_Your assignment_
Each entry is to be restated word for word, with nothing omitted.

Dataset records
- Opening Delimiter -
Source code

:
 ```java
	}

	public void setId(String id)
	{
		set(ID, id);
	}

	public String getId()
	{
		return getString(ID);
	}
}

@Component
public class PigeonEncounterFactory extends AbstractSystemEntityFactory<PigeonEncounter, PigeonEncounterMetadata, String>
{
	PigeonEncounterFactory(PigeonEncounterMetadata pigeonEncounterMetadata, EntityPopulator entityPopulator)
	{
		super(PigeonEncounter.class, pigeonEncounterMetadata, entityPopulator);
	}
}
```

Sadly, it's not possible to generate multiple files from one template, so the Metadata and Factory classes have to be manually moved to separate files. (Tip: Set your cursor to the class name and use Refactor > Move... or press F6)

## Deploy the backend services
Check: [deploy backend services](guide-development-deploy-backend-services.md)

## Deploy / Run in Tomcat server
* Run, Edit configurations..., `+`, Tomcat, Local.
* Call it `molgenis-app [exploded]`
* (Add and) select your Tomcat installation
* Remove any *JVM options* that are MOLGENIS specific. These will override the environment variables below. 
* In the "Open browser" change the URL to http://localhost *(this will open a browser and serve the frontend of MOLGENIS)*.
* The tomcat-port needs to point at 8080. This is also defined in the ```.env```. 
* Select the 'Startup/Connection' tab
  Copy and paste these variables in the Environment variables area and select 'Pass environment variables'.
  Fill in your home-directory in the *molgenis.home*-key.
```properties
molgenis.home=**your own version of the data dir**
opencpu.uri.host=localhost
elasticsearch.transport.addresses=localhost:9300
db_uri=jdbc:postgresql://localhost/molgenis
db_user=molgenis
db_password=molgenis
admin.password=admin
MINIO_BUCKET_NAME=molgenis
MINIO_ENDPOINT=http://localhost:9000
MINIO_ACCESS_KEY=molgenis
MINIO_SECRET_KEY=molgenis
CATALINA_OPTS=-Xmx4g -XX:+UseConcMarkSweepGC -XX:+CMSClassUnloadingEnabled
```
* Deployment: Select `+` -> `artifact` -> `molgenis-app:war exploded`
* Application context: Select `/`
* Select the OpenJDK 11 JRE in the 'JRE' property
- Closing Delimiter -
_Answer to this exercise_
Source code

:
 ```java
	}

	public void setId(String id)
	{
		set(ID, id);
	}

	public String getId()
	{
		return getString(ID);
	}
}

@Component
public class PigeonEncounterFactory extends AbstractSystemEntityFactory<PigeonEncounter, PigeonEncounterMetadata, String>
{
	PigeonEncounterFactory(PigeonEncounterMetadata pigeonEncounterMetadata, EntityPopulator entityPopulator)
	{
		super(PigeonEncounter.class, pigeonEncounterMetadata, entityPopulator);
	}
}
```

Sadly, it's not possible to generate multiple files from one template, so the Metadata and Factory classes have to be manually moved to separate files. (Tip: Set your cursor to the class name and use Refactor > Move... or press F6)

## Deploy the backend services
Check: [deploy backend services](guide-development-deploy-backend-services.md)

## Deploy / Run in Tomcat server
* Run, Edit configurations..., `+`, Tomcat, Local.
* Call it `molgenis-app [exploded]`
* (Add and) select your Tomcat installation
* Remove any *JVM options* that are MOLGENIS specific. These will override the environment variables below. 
* In the "Open browser" change the URL to http://localhost *(this will open a browser and serve the frontend of MOLGENIS)*.
* The tomcat-port needs to point at 8080. This is also defined in the ```.env```. 
* Select the 'Startup/Connection' tab
  Copy and paste these variables in the Environment variables area and select 'Pass environment variables'.
  Fill in your home-directory in the *molgenis.home*-key.
```properties
molgenis.home=**your own version of the data dir**
opencpu.uri.host=localhost
elasticsearch.transport.addresses=localhost:9300
db_uri=jdbc:postgresql://localhost/molgenis
db_user=molgenis
db_password=molgenis
admin.password=admin
MINIO_BUCKET_NAME=molgenis
MINIO_ENDPOINT=http://localhost:9000
MINIO_ACCESS_KEY=molgenis
MINIO_SECRET_KEY=molgenis
CATALINA_OPTS=-Xmx4g -XX:+UseConcMarkSweepGC -XX:+CMSClassUnloadingEnabled
```
* Deployment: Select `+` -> `artifact` -> `molgenis-app:war exploded`
* Application context: Select `/`
* Select the OpenJDK 11 JRE in the 'JRE' property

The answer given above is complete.